**REQUIRED ACTION**.
In the webhook setup text, copy everything from "Select Raw Payload" down to "steps 3 and 4." word for word.

===== SOURCE EXTRACT

Select None or Basic. If you select basic, enter your credentials in the HTTP Auth Username and HTTP Auth Password fields.

Payload Type

Select Raw Payload or Form Variables.

If you select Form Variables, you can directly input the variable's name and value. The values can be set up to include macros that expand to the actual details of the outage, for example including $fqdn in a value will get replaced with the actual domain name of the outage. Details on all of the parameters are shown on the right side of the form. For more information, see Raw payload example.

4. Select Save.

To add another Webhook event, select Add Event then repeat steps 3 and 4.

The webhook functionality is quite useful for integrating monitoring results into the rest of your infrastructure. Some of the uses that we have seen so far are:

  • Automatically open tickets in your ticketing system when an outage begins.

==========
===== MATERIAL SHOWN

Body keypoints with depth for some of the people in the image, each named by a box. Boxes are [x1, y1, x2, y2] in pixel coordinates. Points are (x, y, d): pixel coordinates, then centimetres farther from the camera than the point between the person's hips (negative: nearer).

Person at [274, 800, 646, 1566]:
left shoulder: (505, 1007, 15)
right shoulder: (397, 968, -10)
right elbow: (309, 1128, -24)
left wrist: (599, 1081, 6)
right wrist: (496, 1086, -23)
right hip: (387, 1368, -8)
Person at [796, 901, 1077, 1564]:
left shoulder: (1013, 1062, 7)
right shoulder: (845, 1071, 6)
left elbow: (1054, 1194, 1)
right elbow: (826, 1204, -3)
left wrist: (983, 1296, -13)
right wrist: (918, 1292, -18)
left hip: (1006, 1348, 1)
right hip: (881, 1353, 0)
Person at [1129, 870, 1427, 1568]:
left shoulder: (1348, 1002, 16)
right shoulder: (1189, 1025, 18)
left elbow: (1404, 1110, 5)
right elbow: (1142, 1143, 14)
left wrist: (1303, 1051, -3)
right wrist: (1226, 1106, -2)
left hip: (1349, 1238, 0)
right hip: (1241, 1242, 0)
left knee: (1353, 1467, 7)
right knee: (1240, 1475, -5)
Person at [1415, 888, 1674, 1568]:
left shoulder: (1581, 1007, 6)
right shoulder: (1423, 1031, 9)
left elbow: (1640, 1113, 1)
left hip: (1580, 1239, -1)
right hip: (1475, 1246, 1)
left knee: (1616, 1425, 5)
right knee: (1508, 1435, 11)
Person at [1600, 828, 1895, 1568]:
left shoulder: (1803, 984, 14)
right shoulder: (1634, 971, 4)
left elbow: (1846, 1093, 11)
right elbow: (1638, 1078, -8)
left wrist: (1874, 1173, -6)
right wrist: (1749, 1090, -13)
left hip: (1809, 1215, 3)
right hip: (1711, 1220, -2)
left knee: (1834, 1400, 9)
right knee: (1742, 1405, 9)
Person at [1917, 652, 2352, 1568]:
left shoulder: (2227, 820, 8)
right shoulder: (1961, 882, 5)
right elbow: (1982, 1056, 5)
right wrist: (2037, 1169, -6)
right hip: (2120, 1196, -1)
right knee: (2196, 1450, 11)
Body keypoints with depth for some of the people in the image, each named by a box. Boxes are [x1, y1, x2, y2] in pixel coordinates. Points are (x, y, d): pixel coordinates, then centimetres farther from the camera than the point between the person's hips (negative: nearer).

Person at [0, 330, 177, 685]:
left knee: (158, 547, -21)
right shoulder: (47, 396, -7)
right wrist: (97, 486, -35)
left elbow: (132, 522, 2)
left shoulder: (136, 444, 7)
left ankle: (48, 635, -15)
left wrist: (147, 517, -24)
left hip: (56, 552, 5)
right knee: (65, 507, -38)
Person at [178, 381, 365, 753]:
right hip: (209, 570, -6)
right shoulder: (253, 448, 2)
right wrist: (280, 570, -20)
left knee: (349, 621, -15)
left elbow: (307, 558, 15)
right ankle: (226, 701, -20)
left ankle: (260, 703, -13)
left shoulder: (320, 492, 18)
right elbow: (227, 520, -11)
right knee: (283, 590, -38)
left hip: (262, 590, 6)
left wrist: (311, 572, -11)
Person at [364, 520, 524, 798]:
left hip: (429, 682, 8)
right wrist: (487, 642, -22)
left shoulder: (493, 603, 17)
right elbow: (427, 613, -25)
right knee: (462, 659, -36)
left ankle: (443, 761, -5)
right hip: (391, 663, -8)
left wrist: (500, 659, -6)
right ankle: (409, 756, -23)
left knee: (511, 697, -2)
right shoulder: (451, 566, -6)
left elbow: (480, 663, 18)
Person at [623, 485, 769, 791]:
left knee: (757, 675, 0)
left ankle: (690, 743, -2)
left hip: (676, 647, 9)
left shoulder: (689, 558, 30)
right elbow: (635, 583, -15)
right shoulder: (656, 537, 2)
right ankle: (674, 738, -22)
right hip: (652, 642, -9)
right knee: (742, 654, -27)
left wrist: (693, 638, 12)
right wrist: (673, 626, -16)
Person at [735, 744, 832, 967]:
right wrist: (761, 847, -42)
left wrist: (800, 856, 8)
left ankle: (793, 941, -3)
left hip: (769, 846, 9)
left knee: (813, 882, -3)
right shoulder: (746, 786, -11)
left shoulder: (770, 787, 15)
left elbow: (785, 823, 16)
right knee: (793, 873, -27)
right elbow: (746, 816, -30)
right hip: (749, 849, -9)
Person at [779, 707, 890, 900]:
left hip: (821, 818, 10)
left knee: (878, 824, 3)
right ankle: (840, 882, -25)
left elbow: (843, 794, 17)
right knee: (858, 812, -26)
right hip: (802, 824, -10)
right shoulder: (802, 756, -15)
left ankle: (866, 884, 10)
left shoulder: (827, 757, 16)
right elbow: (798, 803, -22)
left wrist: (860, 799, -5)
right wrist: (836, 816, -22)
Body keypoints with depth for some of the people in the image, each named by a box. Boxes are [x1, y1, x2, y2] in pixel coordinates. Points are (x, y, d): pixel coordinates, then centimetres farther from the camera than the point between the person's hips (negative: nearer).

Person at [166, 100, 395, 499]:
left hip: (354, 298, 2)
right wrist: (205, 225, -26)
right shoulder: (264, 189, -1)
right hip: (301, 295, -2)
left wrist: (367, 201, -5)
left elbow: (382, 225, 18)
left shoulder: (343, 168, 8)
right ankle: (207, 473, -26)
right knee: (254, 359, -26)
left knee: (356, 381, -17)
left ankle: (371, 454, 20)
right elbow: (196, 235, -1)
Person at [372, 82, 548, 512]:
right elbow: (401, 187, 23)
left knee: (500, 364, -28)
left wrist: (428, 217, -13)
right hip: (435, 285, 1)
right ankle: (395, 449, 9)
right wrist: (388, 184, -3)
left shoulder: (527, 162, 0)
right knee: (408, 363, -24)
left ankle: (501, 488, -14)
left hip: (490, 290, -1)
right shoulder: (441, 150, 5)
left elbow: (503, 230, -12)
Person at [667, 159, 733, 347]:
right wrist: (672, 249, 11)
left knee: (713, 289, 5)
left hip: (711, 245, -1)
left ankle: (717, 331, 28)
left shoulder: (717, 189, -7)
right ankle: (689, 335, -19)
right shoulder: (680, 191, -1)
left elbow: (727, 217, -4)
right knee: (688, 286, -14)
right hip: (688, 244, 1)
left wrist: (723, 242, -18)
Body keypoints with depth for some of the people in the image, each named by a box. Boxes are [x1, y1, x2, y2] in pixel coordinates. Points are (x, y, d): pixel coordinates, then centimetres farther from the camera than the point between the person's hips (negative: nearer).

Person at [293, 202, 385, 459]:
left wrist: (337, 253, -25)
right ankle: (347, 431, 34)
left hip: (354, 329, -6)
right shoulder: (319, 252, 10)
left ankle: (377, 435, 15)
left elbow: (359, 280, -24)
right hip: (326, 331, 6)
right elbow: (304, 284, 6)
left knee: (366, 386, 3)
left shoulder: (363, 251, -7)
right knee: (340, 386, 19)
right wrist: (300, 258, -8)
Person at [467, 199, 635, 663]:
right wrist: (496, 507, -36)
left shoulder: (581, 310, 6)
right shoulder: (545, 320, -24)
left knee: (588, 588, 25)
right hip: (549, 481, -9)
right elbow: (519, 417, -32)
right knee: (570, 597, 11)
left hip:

==========

**RESPONSE TO THE EXERCISE**.
Select Raw Payload or Form Variables.

If you select Form Variables, you can directly input the variable's name and value. The values can be set up to include macros that expand to the actual details of the outage, for example including $fqdn in a value will get replaced with the actual domain name of the outage. Details on all of the parameters are shown on the right side of the form. For more information, see Raw payload example.

4. Select Save.

To add another Webhook event, select Add Event then repeat steps 3 and 4.